#809. Ariel (Aki Kaurismaki, 1988)

★★★★ (8/10)

Captura de pantalla 2018-02-13 a las 22.18.19

La expresión “menos es más” aplica a la perfección al universo de Kaurismaki, un director que se ha mantenido fiel a una estética y ha encontrado una voz propia y característica, formando parte de un grupo de directores europeos que mantiene el legado de los grandes maestros del séptimo arte.

En las películas del director finlandés nos introducimos en la historia apenas nos acomodamos en la butaca. En el caso de la película “Ariel”, Taisto (Turo Pajala), un hombre desempleado de mediana edad escucha a su padre en lo que parece ser otro de tantos sermones sobre la vida. En este discurso de padre a hijo, Kaurismaki vuelve sobre uno de su temas favoritos: la crisis del capitalismo que genera falta de oportunidades laborales y la búsqueda de una identidad por parte de los personajes, que huyen en busca de un futuro mejor. Luego del cierre de la mina donde Taisto solía trabajar, su padre le dice que no pierda más el tiempo y que se marche de la ciudad. Seguido de esto, el padre se dirige al baño del bar y se pega un tiro.
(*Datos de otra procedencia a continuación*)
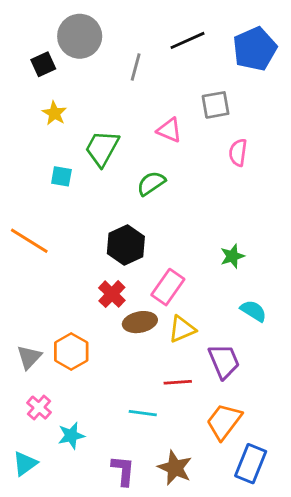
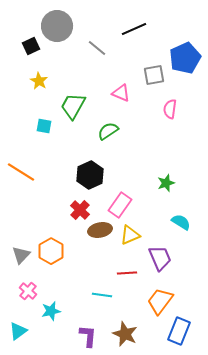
blue pentagon: (255, 49) -> (185, 58), moved
gray line: (136, 67) -> (97, 48), turned -66

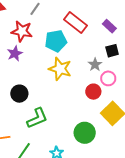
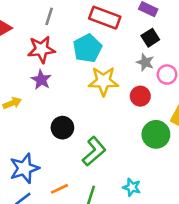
black square: (112, 51) -> (150, 38), moved
red circle: (93, 92) -> (140, 96), moved
green circle: (85, 133) -> (156, 134), moved

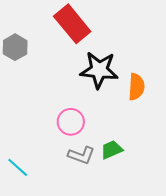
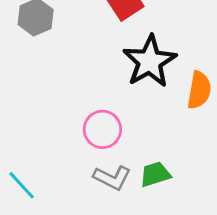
black star: (99, 70) -> (150, 61), turned 30

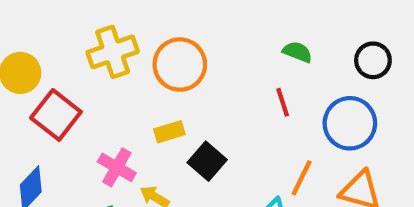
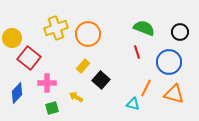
green semicircle: (297, 52) -> (144, 28), size x1.5
yellow rectangle: (169, 132) -> (83, 66), turned -32
pink cross: (117, 167) -> (47, 83), moved, turned -30

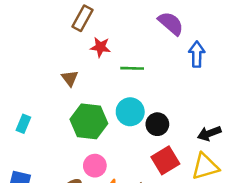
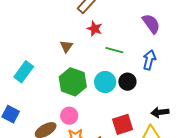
blue arrow: (197, 54) -> (149, 60), moved
cyan rectangle: (23, 124) -> (24, 72), size x1.5
black circle: (157, 124) -> (127, 82), moved

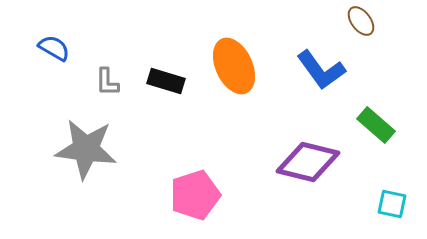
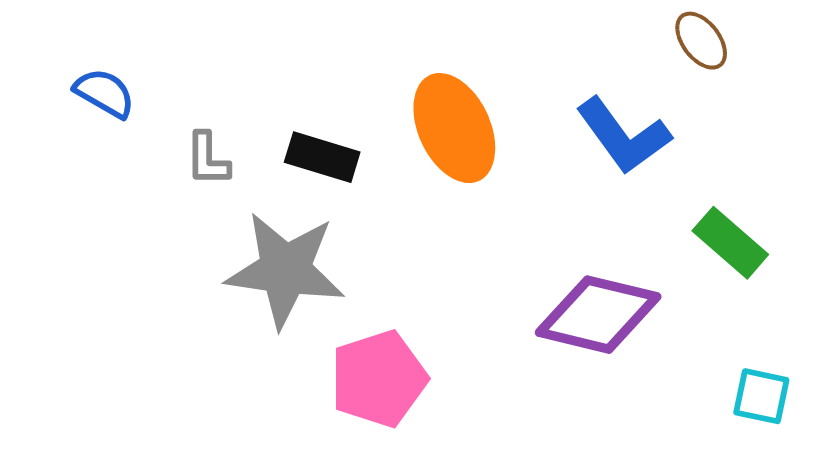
gray star: (86, 149) -> (285, 270), moved

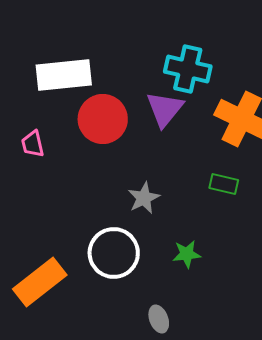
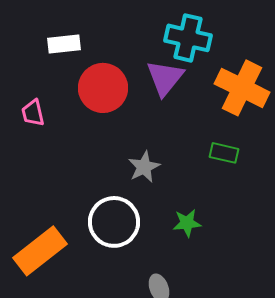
white rectangle: (64, 75) -> (64, 44), size x0.6

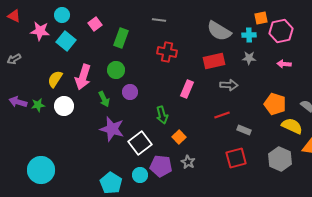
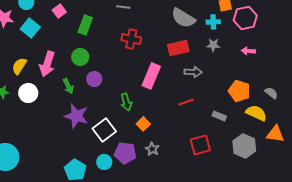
pink rectangle: (187, 89) -> (151, 76), size x1.4
gray rectangle: (244, 130) -> (219, 116), moved

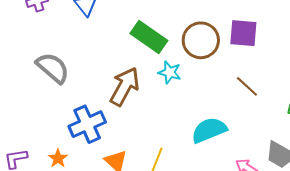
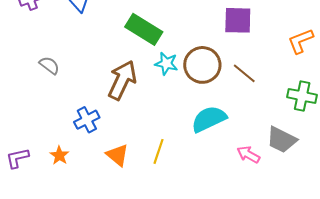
brown circle: (201, 40) -> (202, 65), moved
gray semicircle: (53, 68) -> (49, 65), size x0.6
blue cross: (87, 124) -> (87, 120), size x0.7

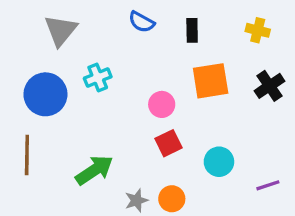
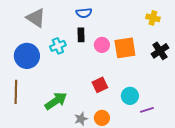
blue semicircle: (141, 22) -> (84, 13), turned -35
gray triangle: (61, 30) -> (36, 18), turned -35
black rectangle: (192, 30) -> (81, 35), moved
pink circle: (162, 104) -> (102, 45), moved
purple line: (268, 185) -> (147, 110), moved

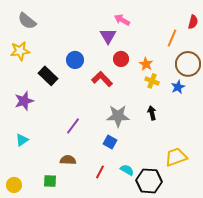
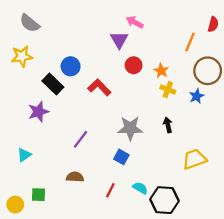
blue circle: (75, 60) -> (71, 66), moved
red L-shape: (102, 79) -> (99, 87), moved
purple star: (24, 101) -> (38, 112), moved
yellow trapezoid: (176, 157) -> (194, 159), moved
green square: (50, 181) -> (38, 195), moved

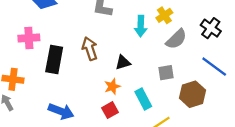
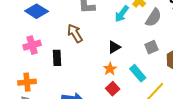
cyan arrow: (141, 26) -> (122, 14), turned 48
brown arrow: (90, 49) -> (75, 33), moved
black rectangle: (54, 59) -> (57, 58), size x0.7

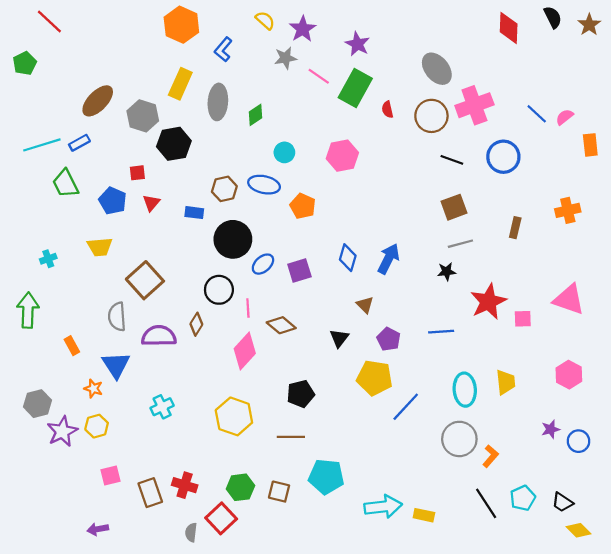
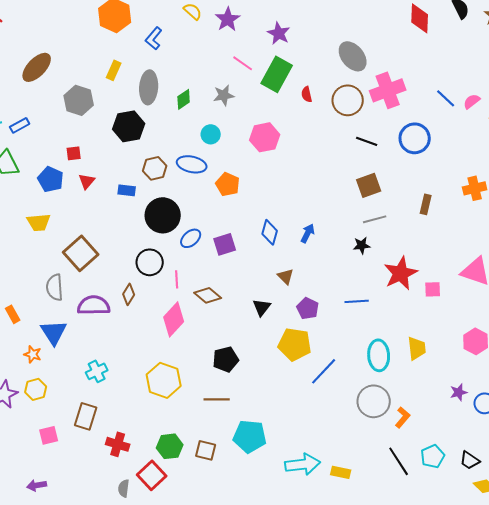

Pero nunca vemos la acción en imágenes, ya que es a través del fuera de campo, una de las grandes marcas autorales del director, que nos enteramos del hecho.

Así comienza el viaje del protagonista, quien sueña con comenzar una “nueva vida”, a bordo del descapotable que le ha dejado su padre. Pero las cosas no salen según sus planes. En el camino le roban todo el dinero que tenía y el trabajo que le ofrecen en la nueva ciudad no le alcanza ni siquiera para alquilar un piso decente. Por una coincidencia, Taisto termina en prisión, donde entabla amistad con Mikkonen (Matti Pellonpää, actor usual en las películas de Kaurismaki). Es allí donde comienza a planear su escape definitivo, que consiste en viajar de manera ilegal en un barco con una identidad falsa, junto a su nueva familia, una mujer con un hijo pequeño que debe mantener dos trabajos por haberse endeudado para amueblar toda su casa.

Si bien la trama tiene muchos elementos que podrían resultar inverosímiles, la mayor gracia de la película reside en la forma en que estos eventos son escenificados. Además de ser un especialista en mezclar drama y humor, Kaurismaki es brillante en cuanto a las caracterizaciones de los personajes, recurriendo a diálogos sencillos y acciones minimalistas, produciendo una síntesis visual y sonora tremendamente original. El gran aporte de Kaurismaki puede rastrearse en su trabajo sobre las formas, antes que en el contenido narrativo. Lo que a primera vista puede resultar simple para el espectador se contrapone a una calculada puesta en escena, en donde cada objeto tiene una función específica y la austeridad termina siendo, paradójicamente, un elemento dramático muy potente.